• _Goal of the exercise_
Transcribe every line of the listing below word for word, omitting the pictures from your answer.

Data excerpts:
┌──
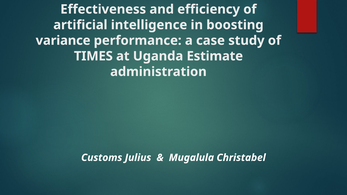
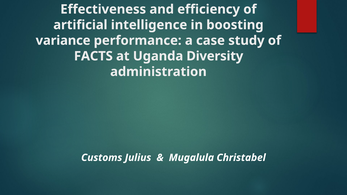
TIMES: TIMES -> FACTS
Estimate: Estimate -> Diversity
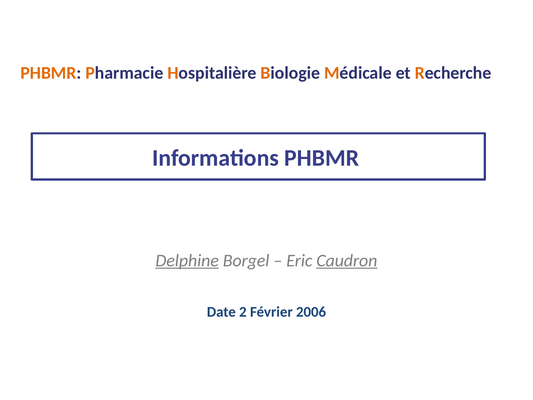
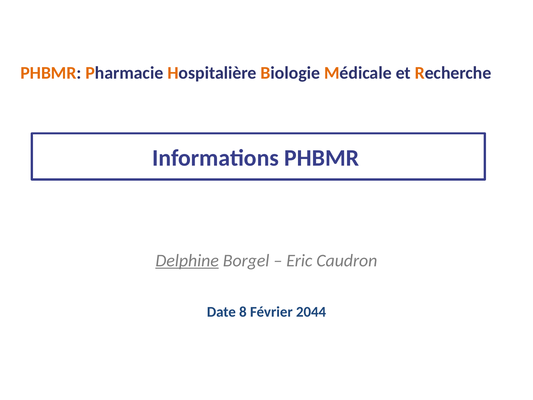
Caudron underline: present -> none
2: 2 -> 8
2006: 2006 -> 2044
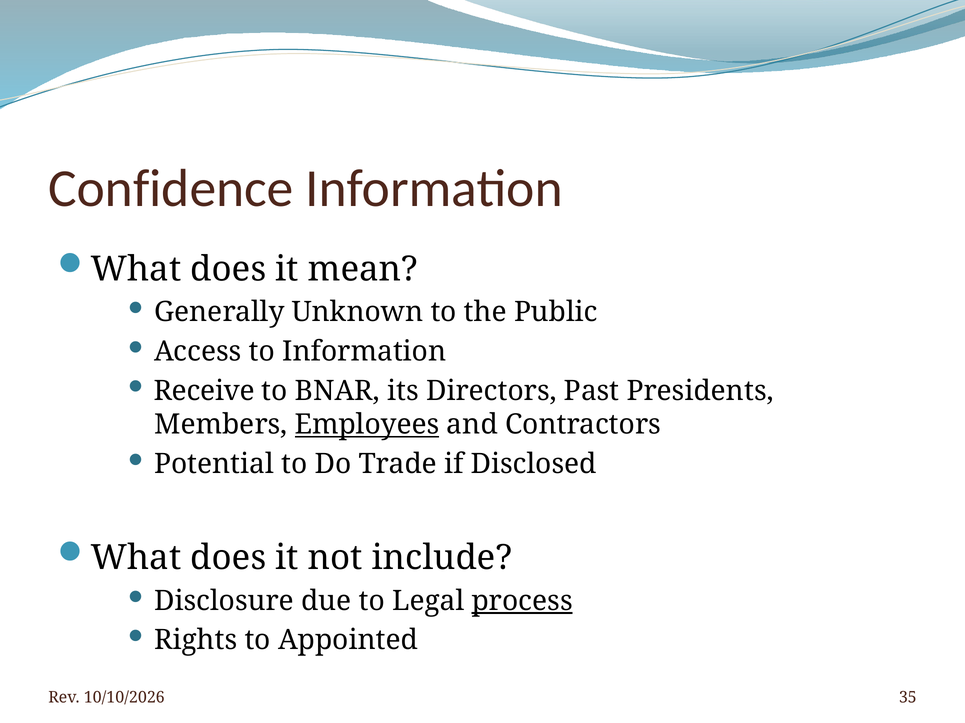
└──
• _Exercise answer_
TIMES: TIMES -> FACTS
Estimate: Estimate -> Diversity
Caudron underline: present -> none
2: 2 -> 8
2006: 2006 -> 2044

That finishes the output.